Tansiyonu düşürerek kalp krizini önlemesinin yanı sıra başka faydaları da var. Örneğin hafızanın güçlenmesini ve öğrenmeyi kolaylaştırıyor. Nikrik oksit eksikliği olanların ilerleyen yaşlarda alzheimer olma ihtimali yüksek. Aynı zamanda kemik ve eklem sağlığı açısından önemli. Eksik olması halinde şişme, kireçlenme ve romatizmal hastalıklar ortaya çıkıyor. Göz sağlığına da olumlu etkisi var.

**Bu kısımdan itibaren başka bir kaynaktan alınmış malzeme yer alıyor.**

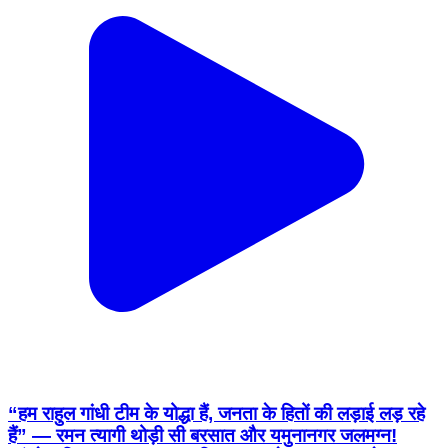
“हम राहुल गांधी टीम के योद्धा हैं, जनता के हितों की लड़ाई लड़ रहे
हैं” — रमन त्यागी थोड़ी सी बरसात और यमुनानगर जलमग्न!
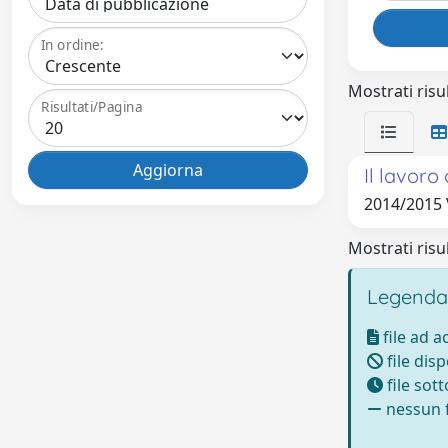
In ordine:
Mostrati risul
Risultati/Pagina
Il lavoro
2014/2015 
Mostrati risul
Legenda
file ad 
file disp
file sot
nessun f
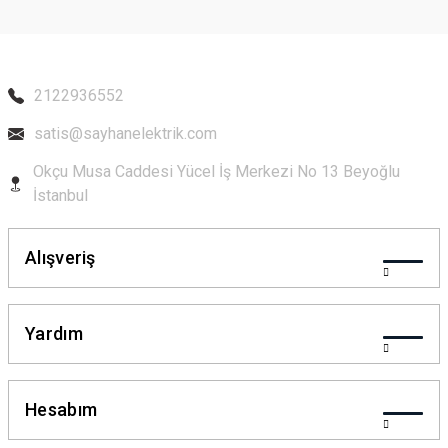
2122936552
satis@sayhanelektrik.com
Okçu Musa Caddesi Yücel İş Merkezi No 13 Beyoğlu
İstanbul
Alışveriş
Yardım
Hesabım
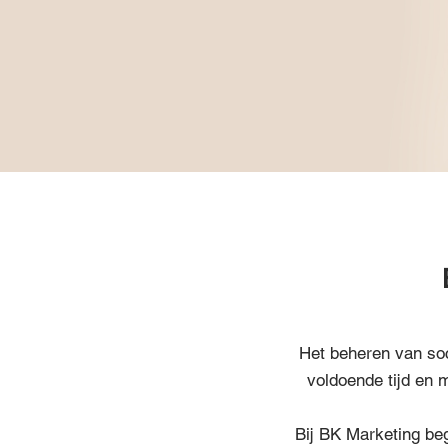
Het beheren van soc
voldoende tijd en 
Bij BK Marketing be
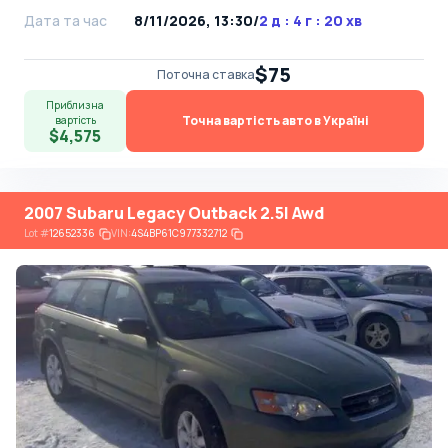
Дата та час
8/11/2026, 13:30
/
2 д : 4 г : 20 хв
$75
Поточна ставка
Приблизна
Точна вартість авто в Україні
вартість
$4,575
2007 Subaru Legacy Outback 2.5I Awd
Lot
#
12652336
VIN:
4S4BP61C977332712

* Alzheimer’ı önleme şansı var o zaman?
Vücudun nikrik oksit üretimini teşvik edebilirsek alzheimer gibi hastalıkları önleyebiliriz. Araştırmalar bunu ortaya koyuyor. Ama nikrik oksit, yiyerek üretebileceğimiz bir şey değil. Stabil olmayan bir gaz. İki saniye içinde etkinliğini yitiriyor. Biz ancak vücudumuzda doğru koşulları yaratarak üretimini sağlayabiliriz. Bu da sağlıklı beslenme ve sporla mümkün.

ALZHEIMER NASIL ÖNLENiR?
1- Aşırı yağlı yiyecekler ve özellikle kızartmalar vücuttaki nikrik oksiti yok ediyor. Kırmızı et yerine balık, tuz yerine karabiber tüketilmesi, deniz mahsülleri ve taze meyve yenmesi, az ekmek tüketilmesi, doymamış yağ içeren pasta ve böreklerden uzak durulması tavsiye ediliyor.
2- Spor yapmalı. Terlemeye yol açacak, nabzı 120-130’a çıkarmak önemli. Bunun için yüzme, yürüme, koşma, bisiklete binme gibi sporlar tercih edilmeli.
3- Nikrik oksit üretimini teşvik etmek için üçüncü yol, beslenme takviyesi. Vücut kendi başına üretemiyorsa besin takviyeleri almalı.

SPOR HAYAT KURTARIYOR
“Ölüm nedenleri arasında kalp krizi birinci sırada. Kardiovasküler (kalp damar) hastalıklar; normal nüfusta yüzde 70 oranında rastlanırken, sporcular arasında yüzde 1. Çünkü spor sırasında atar damarlar ciddi kan pompalıyor ve nikrit oksit üretimi artıyor.”

HAMBURGER DÜŞMANI
Doymuş yağın bol miktarda bulunduğu kırmızı et ve tuz içeren sadece bir tek hamburger, vücuttaki nikrik oksit oranını düşürüyor ve ancak altı saat sonra yeniden üretilebiliyor.